Visitare Meknes, Volubilis e Moulay Idriss. Place Lalla Aouda e le mura

Visitare Meknes, Volubilis e Moulay Idriss in Marocco

Place Lahdim
Place Lahdim a Meknes

Nel corso del mio soggiorno a Fes ho dedicato una giornata intera per visitare la città imperiale Meknes, Volubilis – sito archeologico patrimonio Unesco – e Moulay Idriss, meta di pellegrinaggio e venerazione per i musulmani del Marocco.

L’escursione, organizzata con il noleggio di un’auto con autista e la presenza di due guide – una a Volubilis e una a Meknes – è stata possibile grazie alla vicinanza a Fes e la consiglio per molti motivi.

La scoperta di Meknes infatti mi ha permesso di osservare una diversa città imperiale, meno affollata rispetto a Fes, con una medina ancora dedicata alle attività artigianali della tradizione e le testimonianze architettoniche di un imponente palazzo imperiale, in parte visitabile.

Campagna con le rovine di Volubilis
Campagna con le rovine di Volubilis

Le rovine romane di Volubilis, patrimonio Unesco e più importante sito archeologico del Marocco, restituiscono l’idea di una città antica (le prime testimonianze sono di origine punica e risalgono al III secolo a.C.) che ha attraversato i secoli e le vicissitudini del tempo.

La vicina Moulay Idriss, che dalla pianura di Volubilis si osserva adagiata su uno sperone roccioso con le sue case bianche, è città santa che custodisce il mausoleo di Idriss I, Moulay Idriss el-Akbar, “il Grande”: capostipite della prima dinastia araba del Marocco, la sua tomba è meta di uno dei pellegrinaggi più sentiti di tutto il Paese, che si svolge ogni anno nel mese di agosto.

La strada che da Fes conduce a Volubilis offre una successione di spettacolari vedute sul paesaggio circostante, una campagna verdissima e ben tenuta ricca di coltivazioni ed olivi secolari. Durante il tragitto consiglio inoltre di fermarsi al punto panoramico che affaccia sul barrage Sidi Chahed, un bel lago originato da una diga che rifornisce d’acqua Meknes e un centinaio di comunità agricole circostanti.

*IL PROBLEMA*
Ripeti alla lettera il passo del brano sulla gita a Meknes, Volubilis e Moulay Idriss compreso tra "Le rovine romane" e "mese di agosto.", estremi inclusi. I record sono materiale distinto dal brano.

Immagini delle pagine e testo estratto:
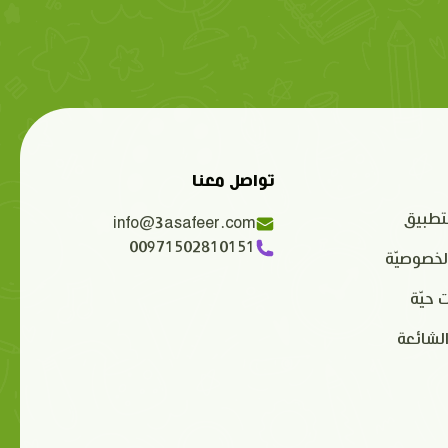
تواصل معنا
تطبيق
info@3asafeer.com
00971502810151
لخصوصيّة
 حيّة
الشائعة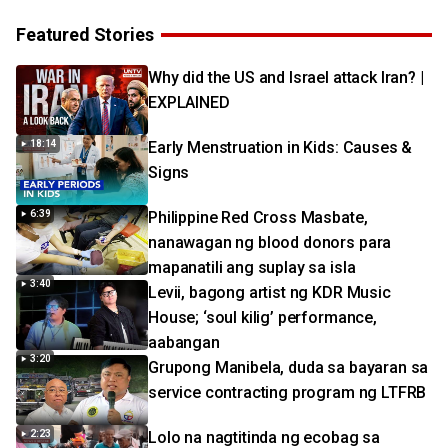
Featured Stories
Why did the US and Israel attack Iran? |
EXPLAINED
18:14
Early Menstruation in Kids: Causes &
Signs
6:39
Philippine Red Cross Masbate,
nanawagan ng blood donors para
mapanatili ang suplay sa isla
3:40
Levii, bagong artist ng KDR Music
House; ‘soul kilig’ performance,
aabangan
3:20
Grupong Manibela, duda sa bayaran sa
service contracting program ng LTFRB
2:23
Lolo na nagtitinda ng ecobag sa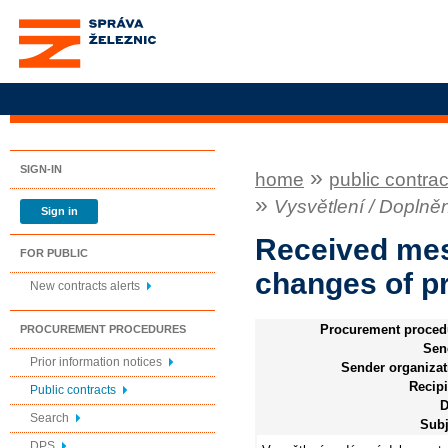
Správa železnic, státní
organizace
SIGN-IN
»
home
public contrac
»
Vysvětlení / Dopln
Sign in
Received mes
FOR PUBLIC
changes of 
New contracts alerts
Procurement proced
PROCUREMENT PROCEDURES
Sen
Prior information notices
Sender organizat
Recipi
Public contracts
D
Search
Subj
DPS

*SOLUZIONE DELL'ESERCIZIO*
Le rovine romane di Volubilis, patrimonio Unesco e più importante sito archeologico del Marocco, restituiscono l’idea di una città antica (le prime testimonianze sono di origine punica e risalgono al III secolo a.C.) che ha attraversato i secoli e le vicissitudini del tempo.

La vicina Moulay Idriss, che dalla pianura di Volubilis si osserva adagiata su uno sperone roccioso con le sue case bianche, è città santa che custodisce il mausoleo di Idriss I, Moulay Idriss el-Akbar, “il Grande”: capostipite della prima dinastia araba del Marocco, la sua tomba è meta di uno dei pellegrinaggi più sentiti di tutto il Paese, che si svolge ogni anno nel mese di agosto.